**TEXTO EXTRAÍDO:**
Sob pretexto de não mofar em casa, tomei então uma manhã apenas pra chegar no alto deste simpático morro, que já despertava minha atenção toda vez que viajava pela Linha Rubi da CPTM. De facílimo acesso, mediante antigas veredas extrativistas e estradas de manutenção desativadas, do alto se descortina uma perspectiva diferenciada desta pacata região de Santana do Parnaiba. De bônus, um inesquecível companheirinho animal nesta trilha que foi, literalmente, o bicho!
 
É incrível como o transporte coletivo paulistano é eficiente quando se encontra isento de obras ou diabo que o valha no caminho. Tanto que, sem necessidade de baldeação obrigatória do Paese, desta vez cheguei ao meu destino bem antes do previsto e olha que sai cedo de casa justamente pra sanar esse contratempo. Á toa, pelo visto. Enfim, após rodar num piscar de olhos o primeiro terço da Linha Rubi da CPTM, saltei as 7hrs da matina na Estação de Perus. Era primeira vez que pisava ali, motivo pelo qual dei uma fuxicada no entorno por pura e simples curiosidade.

**MATERIAL APRESENTADO:**
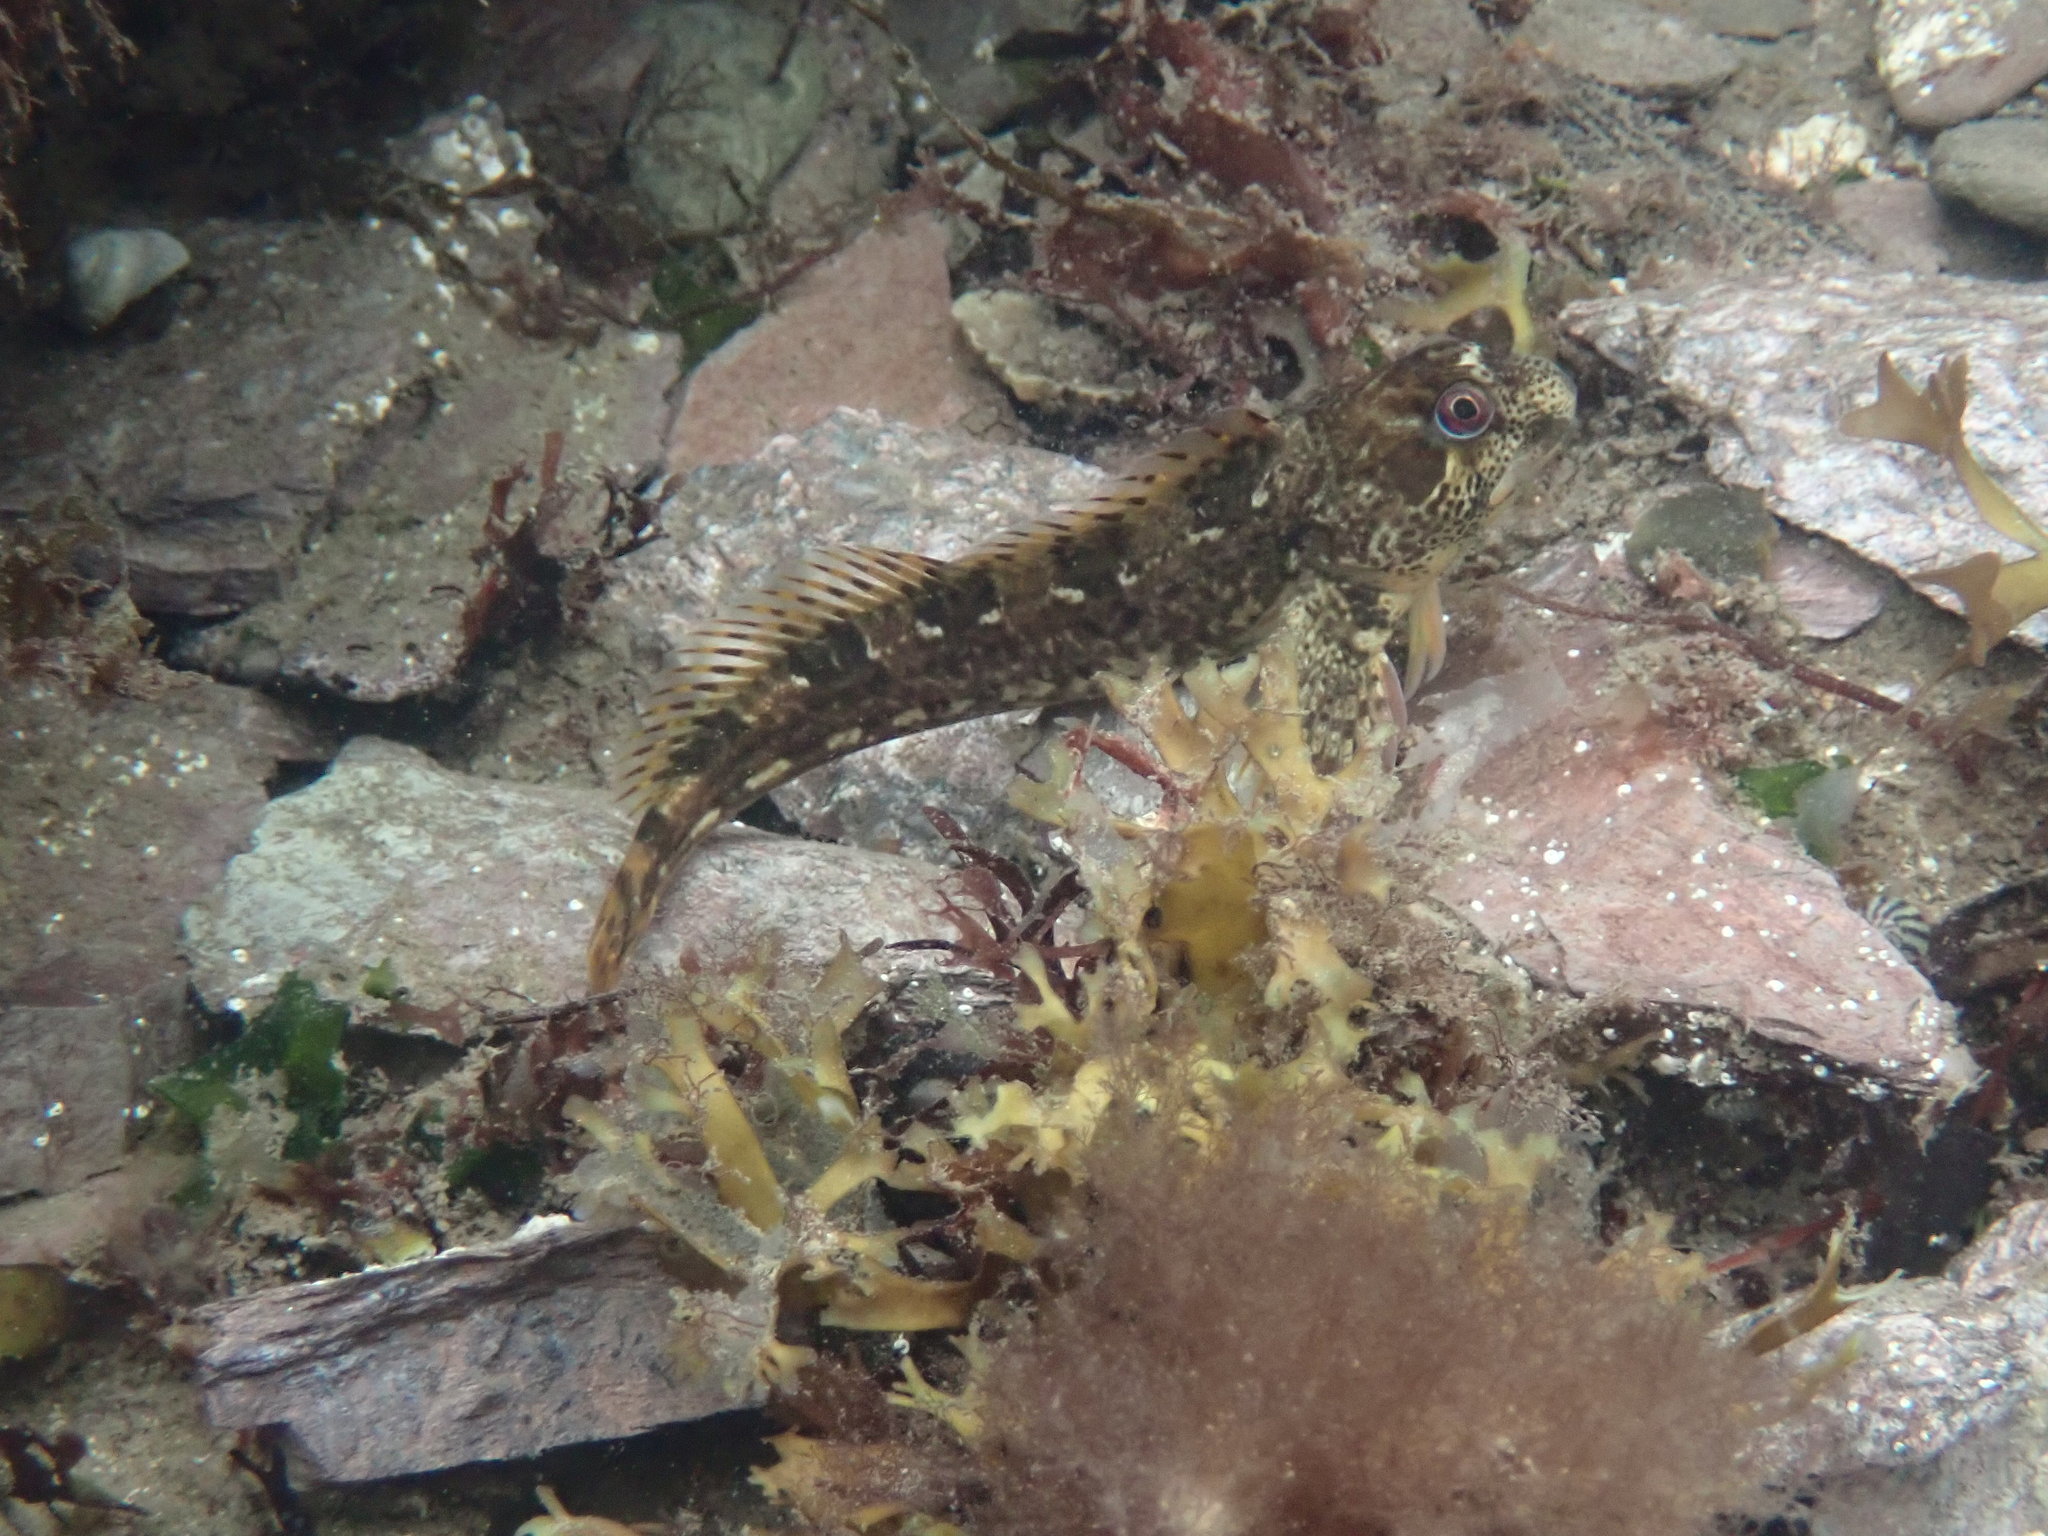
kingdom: Animalia
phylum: Chordata
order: Perciformes
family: Blenniidae
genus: Lipophrys
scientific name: Lipophrys pholis
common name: Shanny
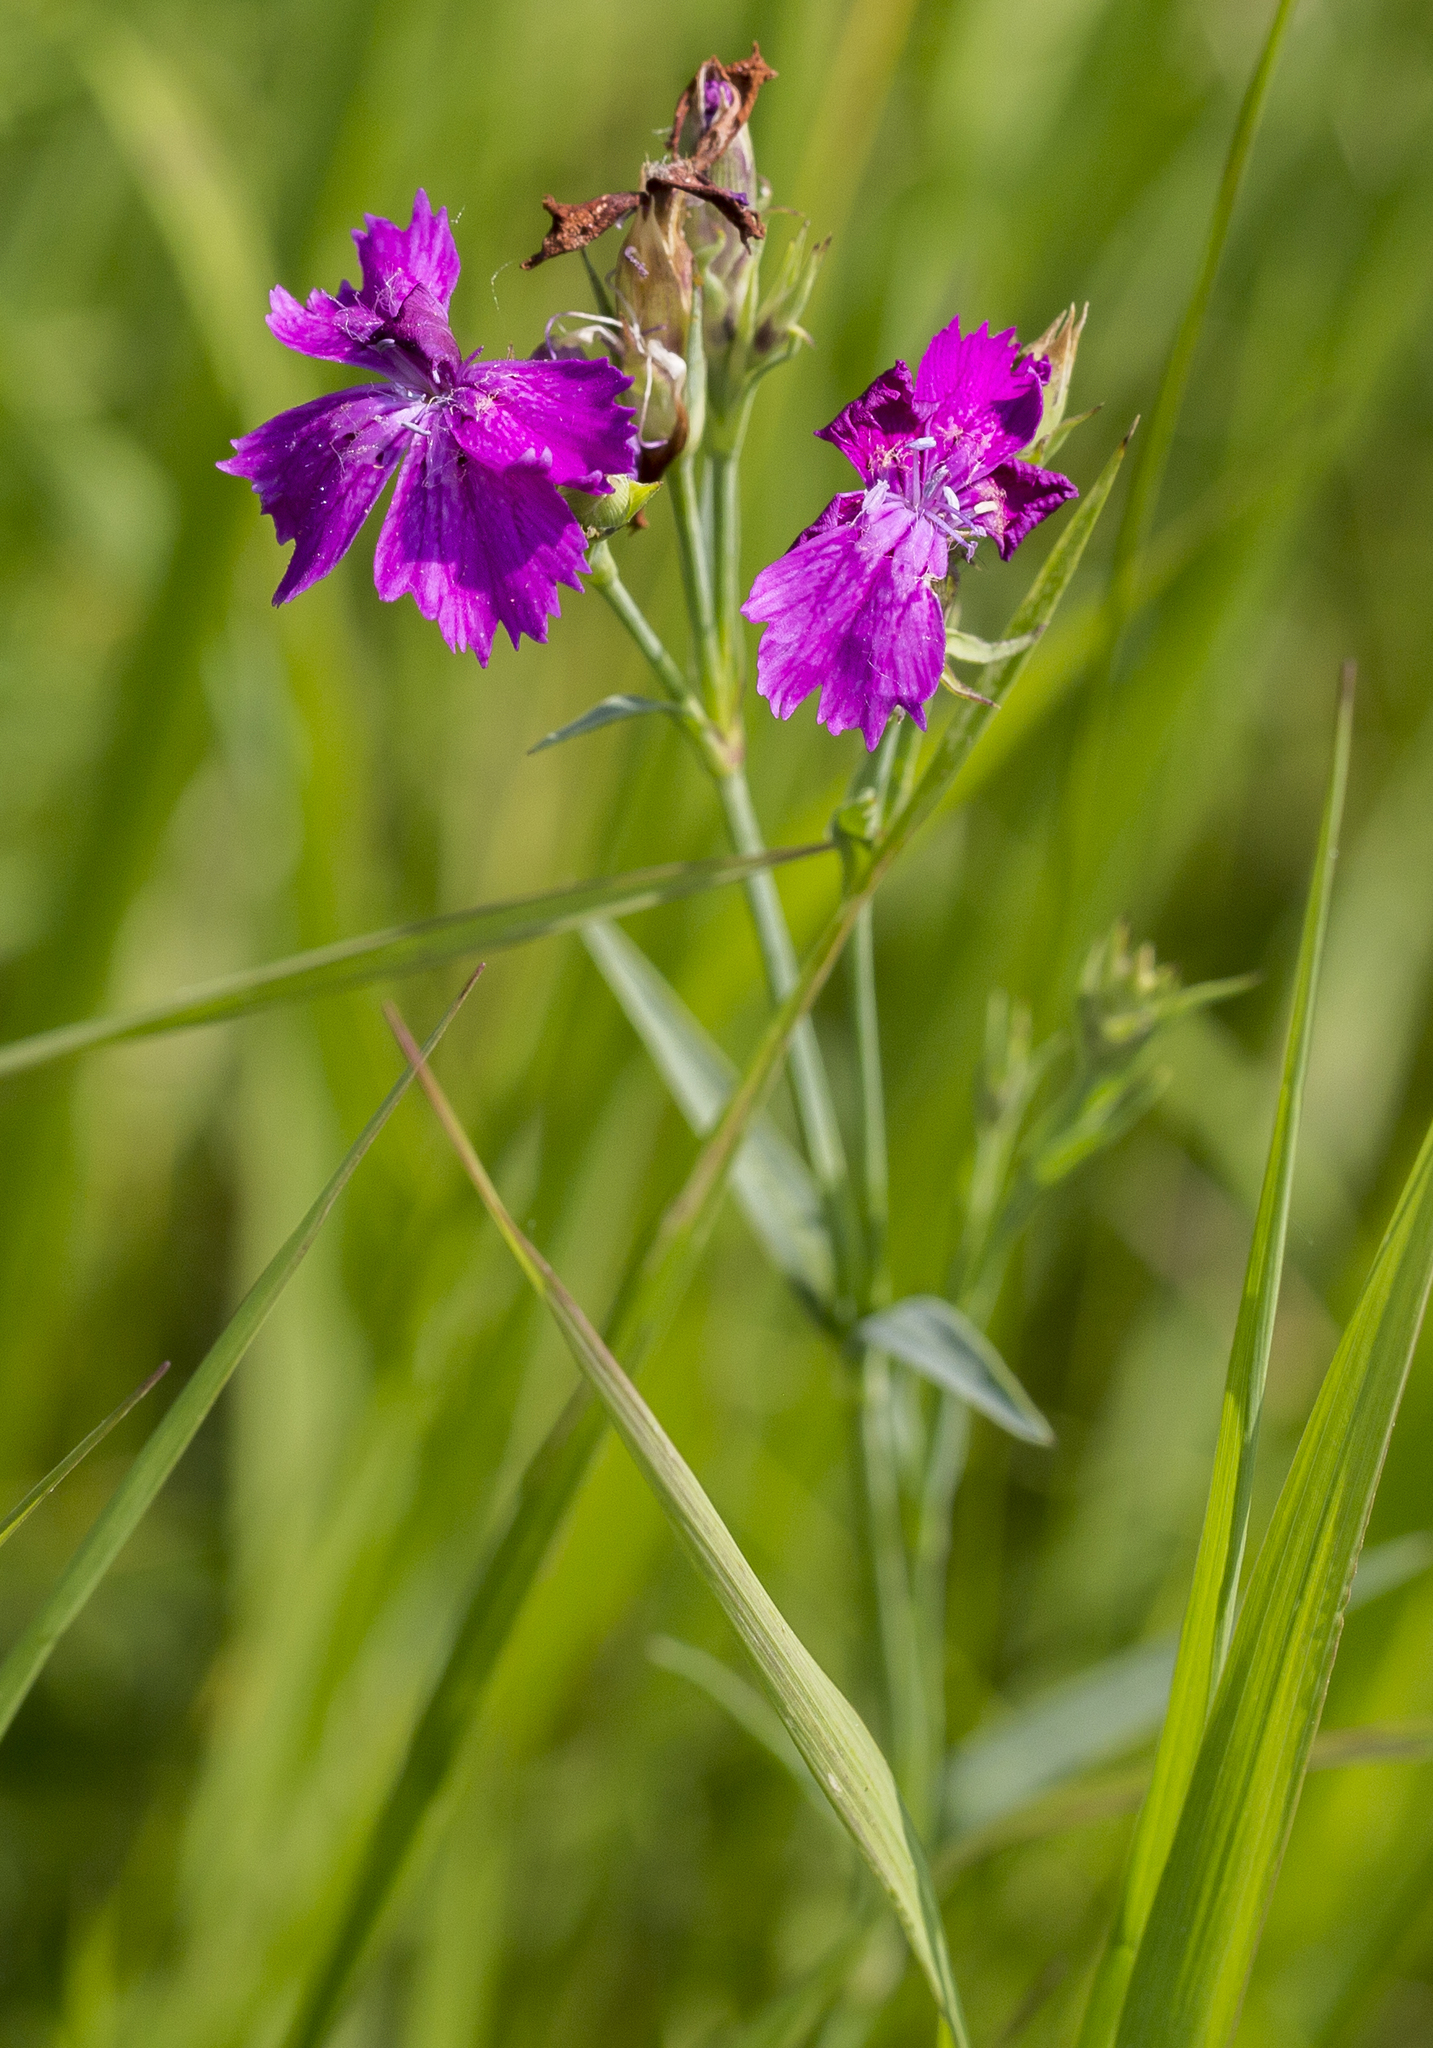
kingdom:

**ENUNCIADO DA TAREFA:**
Segundo o relato da trilha, em qual estação foi feito o desembarque às 7 horas da manhã?

**RESULTADO DO EXERCÍCIO:**
Na Estação de Perus.